Tenang, saya saudaramu, saya juga akan mendoakan agar usahamu lancar dan
berhasil,” rupanya masih belum nyambung.
Maksud ia
mendatangi saudaranya itu sebenarnya sudah jelas untuk minta bantuan,
bukan minta nasihat. Ia berharap saudaranya yang kelebihan harta dan
memiliki beberapa bidang usaha itu mau memberinya modal usaha. Bukan doa
yang dimintanya, padahal saudaranya itu memiliki sejumlah kontrakan,
salah satu bidang usahanya.
Satu sisi, tidak ada yang
salah dengan nasihat-nasihatnya. Mungkin betul saudaranya itu kurang
dalam ibadahnya, jarang meminta kepada Allah. Tetapi bisa jadi
sebaliknya, ada orang yang sudah benar-benar khusyuk dalam beribadah,
dan tak melewatkan satu malam pun untuk berdoa dalam tahajjudnya, hanya
saja Allah masih ingin menguji kesabarannya.
Faktanya,
saat itu ia memerlukan bantuan saudaranya secara nyata. Bukan dalam
bantuk doa dan nasihat. Entah itu sedekah atau pinjaman, karena memang
itu yang benar-benar diharapkannya. Setelah memberi bantuan, terserah
mau sebanyak apapun memberi nasihat, pasti akan didengarkan karena
hatinya sudah sedikit tenang.
Orang yang tertimpa musibah
dan mendapat kesulitan, sebaiknya tidak ditolong hanya dengan doa.

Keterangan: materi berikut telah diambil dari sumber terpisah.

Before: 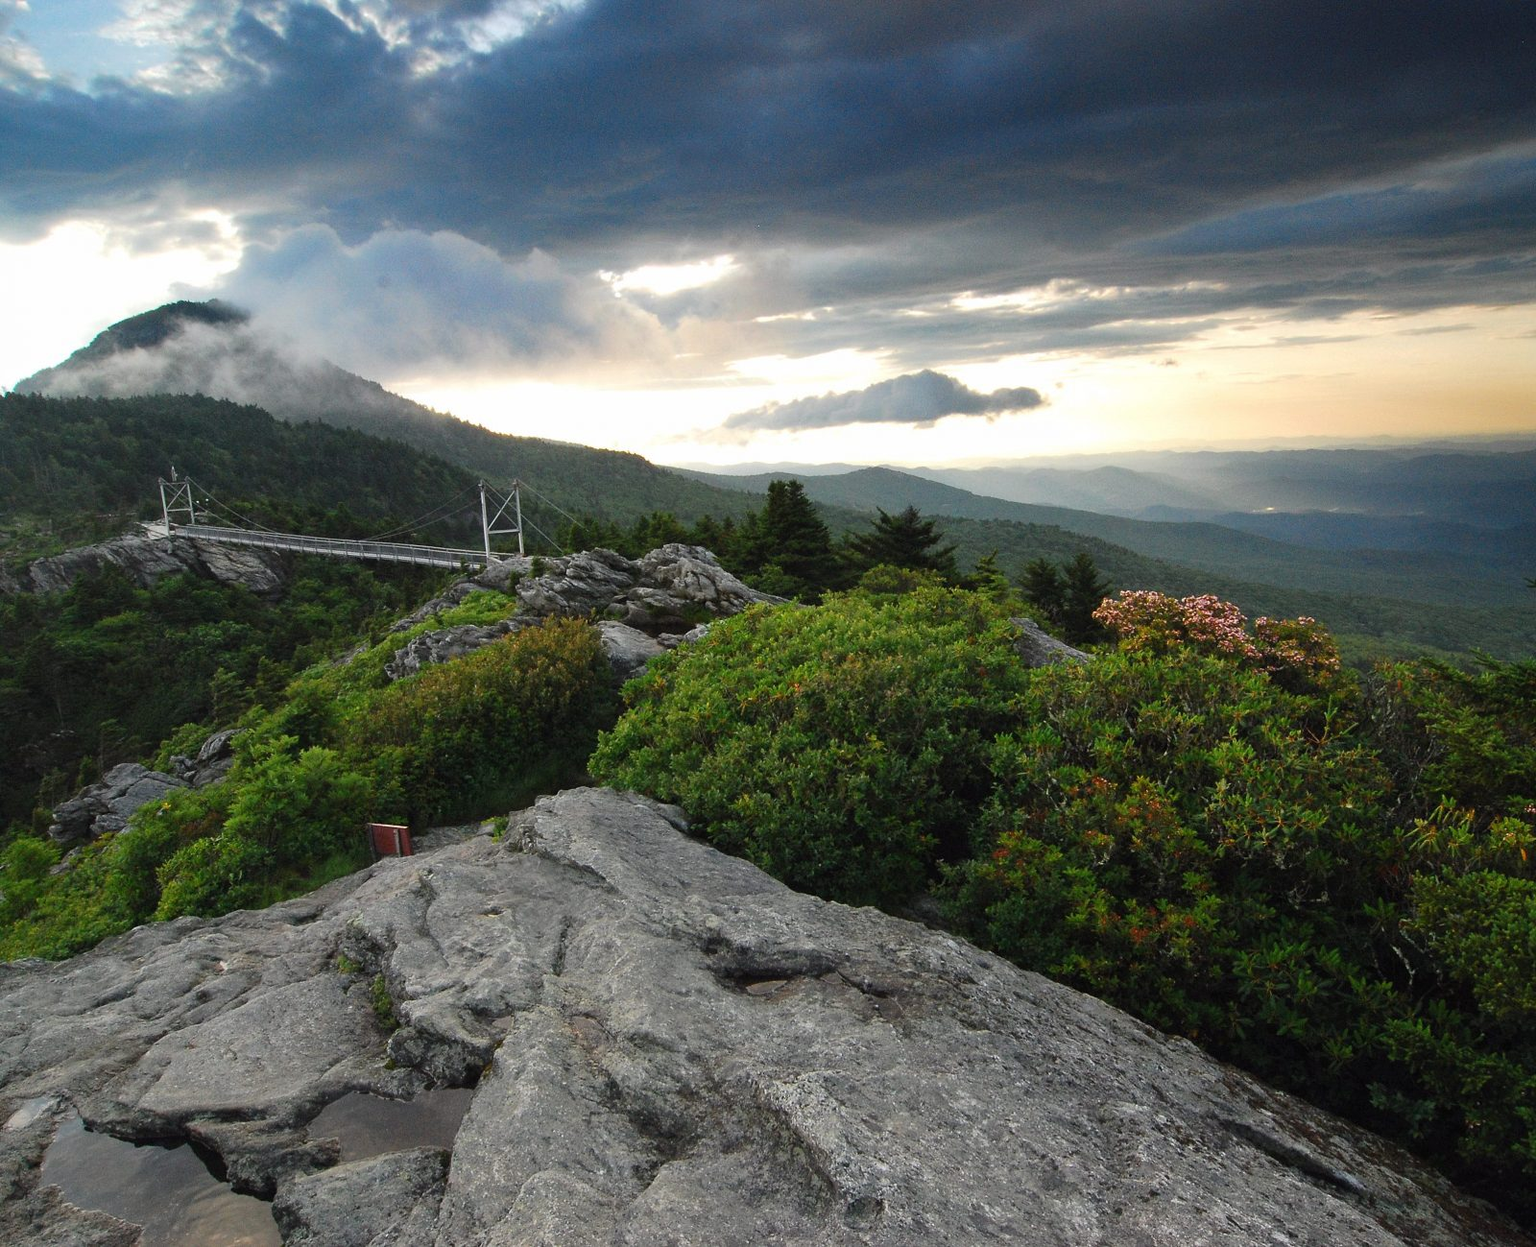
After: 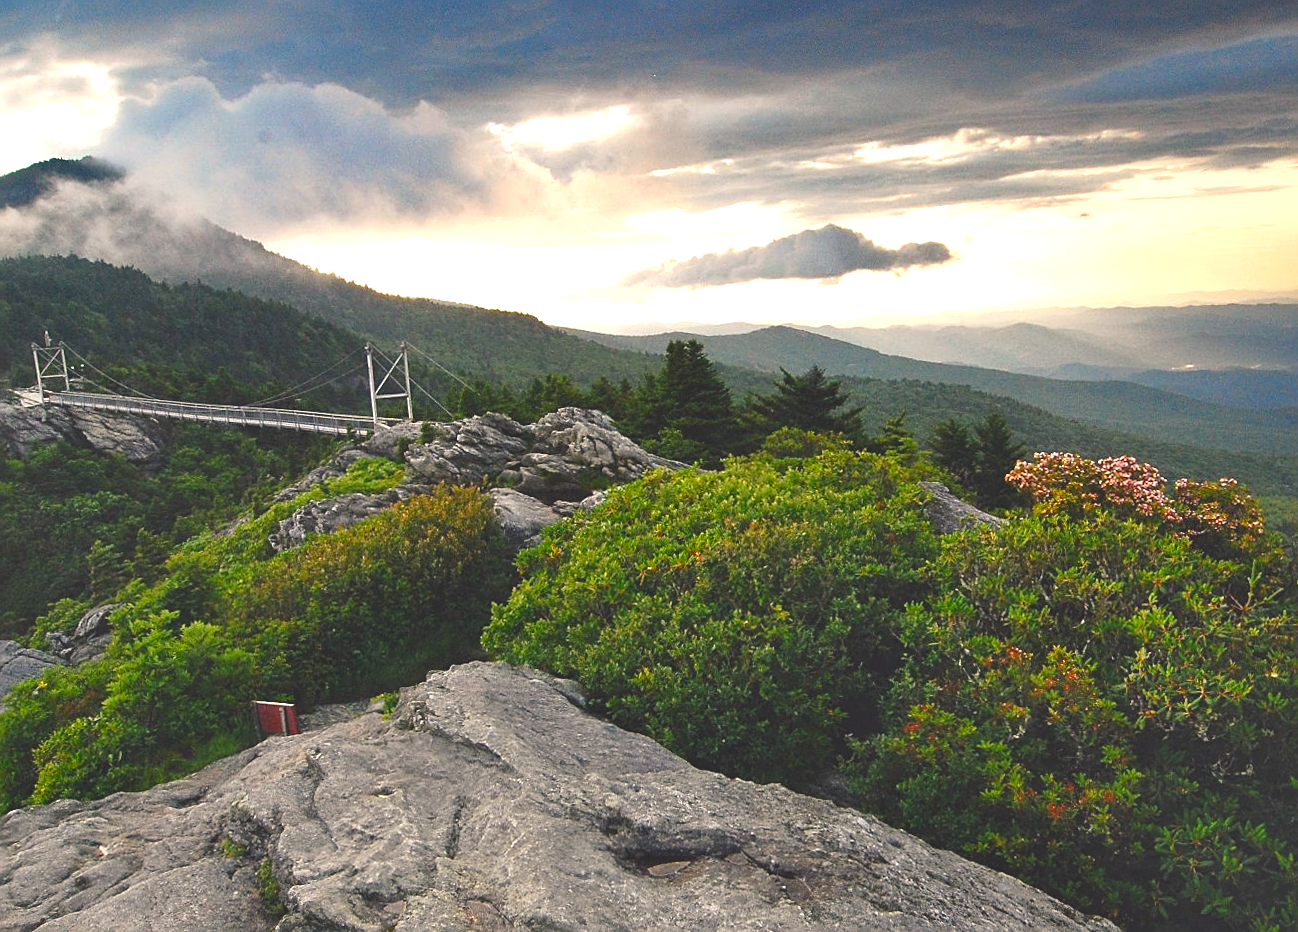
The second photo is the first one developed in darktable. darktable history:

Ringankan bebannya terlebih dulu, kemudian berilah ia nasihat kesabaran
dan doakan agar ia bisa segera keluar dari kesulitannya. Sama halnya
dengan saudara kita yang sedang sakit, ucapan “semoga lekas sembuh”
memang sudah cukup sebagai bentuk perhatian. Namun bagi sebagian lain,
kesembuhannya bisa lebih cepat dengan cara dikunjungi dan membawa
sedikit buah tangan untuk menghiburnya. Bahkan, ada pula yang harus
dibantu biaya perawatannya.
Jika ada saudara kita yang kelaparan, apakah akan merasa kenyang setelah kita doakan?